Já vimos o sabonete que a Dona Maria José, pessoa de poucas letras, deu a uma jurista encartada, isto é, à advogada da ré esposa, Drª Joana Sevivas, quando esta insistia que lhe dissesse o número de vezes. Que tinha visto «sim senhora», mas não tinha contado as vezes, por isso não sabia e nem adivinhava sequer se «questã» iria parar ao tribunal, senão «tinha-as contado». Resposta onde vi o assentimento implícito da Magistrada ao dizer-lhe que se adivinhasse «levaria um caderninho e tomaria nota, não era?».
Claro que subjacente a estas teimosas perguntas estava a tentativa de obtenção de prova em tribunal de que, embora por ali passassem as pessoas que, com consentimento meu, utilizavam o logradouro e quintal nas traseiras da minha casa, eu, professor, ligado à caneta e não à enxada, virado para a escola e não para o campo, como proprietário que era não passava por ali e, em consequência, adeus direito de «usucapião» reivindicado nos autos.
A tal respeito, a moeda saiu furada a ambos os mandatários dos RR. É que se a mandatária da Ré pôs o enfoque no «número de vezes» que me viram ali passar, o mandatário do Réu, apesar da testemunha, Leonel Ferreira, antigo proprietário da moradia, ter dito, repetidamente, que 90% da serventia daquela casa se fazia por ali, indagava o porquê de se passar pela «eira» e não pela frente. As respostas saíam prontas e convictas: por ali era mais perto, mais funcional, mais directo.

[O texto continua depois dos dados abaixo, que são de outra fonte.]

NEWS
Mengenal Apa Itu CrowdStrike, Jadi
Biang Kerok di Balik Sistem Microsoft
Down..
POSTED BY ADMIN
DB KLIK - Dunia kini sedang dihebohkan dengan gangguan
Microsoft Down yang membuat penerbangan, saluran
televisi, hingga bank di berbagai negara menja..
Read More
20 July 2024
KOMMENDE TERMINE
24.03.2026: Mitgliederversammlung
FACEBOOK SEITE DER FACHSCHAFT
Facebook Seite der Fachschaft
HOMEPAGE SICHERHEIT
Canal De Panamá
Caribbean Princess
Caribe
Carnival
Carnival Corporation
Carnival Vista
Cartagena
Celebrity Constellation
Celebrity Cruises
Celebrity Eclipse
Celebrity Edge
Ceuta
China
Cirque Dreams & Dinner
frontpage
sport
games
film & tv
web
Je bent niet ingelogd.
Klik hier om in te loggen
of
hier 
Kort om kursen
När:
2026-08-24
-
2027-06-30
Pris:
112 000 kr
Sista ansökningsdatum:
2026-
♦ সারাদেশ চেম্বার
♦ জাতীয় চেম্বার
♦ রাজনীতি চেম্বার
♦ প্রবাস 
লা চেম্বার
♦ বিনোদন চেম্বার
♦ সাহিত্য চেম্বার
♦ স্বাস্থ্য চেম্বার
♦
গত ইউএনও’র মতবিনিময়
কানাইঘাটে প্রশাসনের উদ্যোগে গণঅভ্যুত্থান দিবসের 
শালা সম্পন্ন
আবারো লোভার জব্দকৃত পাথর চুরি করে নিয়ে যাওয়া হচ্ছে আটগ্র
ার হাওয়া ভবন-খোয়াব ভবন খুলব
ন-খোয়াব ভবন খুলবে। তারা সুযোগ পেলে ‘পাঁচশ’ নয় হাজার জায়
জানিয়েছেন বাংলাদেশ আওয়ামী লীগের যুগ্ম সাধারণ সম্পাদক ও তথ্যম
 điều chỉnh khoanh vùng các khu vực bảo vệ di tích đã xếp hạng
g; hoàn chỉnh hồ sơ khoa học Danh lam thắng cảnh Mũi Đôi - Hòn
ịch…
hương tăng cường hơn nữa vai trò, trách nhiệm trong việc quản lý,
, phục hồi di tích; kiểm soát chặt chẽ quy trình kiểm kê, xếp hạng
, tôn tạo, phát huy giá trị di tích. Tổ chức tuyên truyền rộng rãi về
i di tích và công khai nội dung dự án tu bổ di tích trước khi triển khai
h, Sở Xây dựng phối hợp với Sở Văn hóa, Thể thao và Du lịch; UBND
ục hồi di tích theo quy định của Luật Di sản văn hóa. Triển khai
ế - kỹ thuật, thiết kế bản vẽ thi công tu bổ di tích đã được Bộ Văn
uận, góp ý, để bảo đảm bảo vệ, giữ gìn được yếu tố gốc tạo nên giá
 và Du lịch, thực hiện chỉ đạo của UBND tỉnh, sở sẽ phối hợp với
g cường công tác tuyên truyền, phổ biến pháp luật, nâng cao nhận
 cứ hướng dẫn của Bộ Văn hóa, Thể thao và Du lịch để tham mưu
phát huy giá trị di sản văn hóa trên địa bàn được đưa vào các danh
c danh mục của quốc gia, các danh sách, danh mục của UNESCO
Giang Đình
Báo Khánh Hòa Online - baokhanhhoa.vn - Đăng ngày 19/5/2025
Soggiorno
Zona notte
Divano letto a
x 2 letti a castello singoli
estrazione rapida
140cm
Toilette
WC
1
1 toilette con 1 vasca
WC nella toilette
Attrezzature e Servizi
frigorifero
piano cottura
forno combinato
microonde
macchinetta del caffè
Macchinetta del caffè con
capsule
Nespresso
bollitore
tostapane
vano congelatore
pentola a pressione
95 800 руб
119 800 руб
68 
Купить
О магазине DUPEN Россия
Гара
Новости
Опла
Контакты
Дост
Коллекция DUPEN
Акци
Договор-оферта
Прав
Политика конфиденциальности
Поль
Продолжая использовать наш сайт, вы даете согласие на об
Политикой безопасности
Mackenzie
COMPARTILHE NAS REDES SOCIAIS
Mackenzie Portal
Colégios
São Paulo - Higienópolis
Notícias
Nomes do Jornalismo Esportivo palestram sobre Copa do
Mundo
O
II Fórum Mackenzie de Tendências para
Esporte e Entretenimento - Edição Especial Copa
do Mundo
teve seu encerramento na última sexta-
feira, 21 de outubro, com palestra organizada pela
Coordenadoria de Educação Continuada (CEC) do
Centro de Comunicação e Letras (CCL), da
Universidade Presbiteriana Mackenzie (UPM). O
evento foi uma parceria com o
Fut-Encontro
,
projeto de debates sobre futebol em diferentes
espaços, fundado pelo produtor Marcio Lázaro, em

Os dois mandatários viram goradas as suas tentativas na primeira instância. Mas insistiram na segunda, recorrendo. O caminho escolhido estava errado, pois mesmo que as testemunhas não me tivessem visto lá passar (que não foi o caso) quem demonstrou, juridicamente fundamentado, que a via escolhida para obtenção dessa prova estava errada, foi o Meritíssimo Juiz Desembargador, relator do acórdão saído do Tribunal da Relação do Porto.
Já referi antes o saber e a perspicácia deste magistrado patente no tocante ao conhecimento dos «usos e costumes» rurais. Magistrado cuja sabedoria, seguramente, o obriga a levantar os olhos do enrodilhado símbolo do parágrafo único, (dois «S» entrelaçados) e a olhar a vida, a cultura e a história com gente dentro, nas suas múltiplas formas se ser, funcionais e humanas, num mundo sempre em mudança. E isto bem pode servir de exemplo a muitas pessoas que (juristas e não juristas) nos meus 74 anos de vida feitos já conheci. Pessoas que, agarradas a um parágrafo único, incapazes de estabelecerem a sua conexão com outro e muito menos com a vida, nem se dão conta, tantas vezes, do desfasamento das leis com a vida real e, teimosamente, se agarram ao enrodilhado parágrafo que lhes enche o olho técnico e dali não saem. É assim e mais nada. É assim, pois assim o diz o artigo tal e o parágrafo tal do código tal.
No que respeita às motivações e objectivos dos advogados dos RR, inquirindo se eu passava ou não passava pela eira, eis a magistral lição do Meritíssimo Juiz Desembargador do Tribunal da Relação do Porto. Para não falhar palavra na transcrição, uso dois excertos do acórdão, em PrtScn, acima e ao lado.
E eu aqui deixo essa lição para que ela sirva a quem de direito, aos que servem o Direito ou que do Direito se servem, sempre no ensejo de que nos nossos tribunais se faça «UMA MELHOR JUSTIÇA».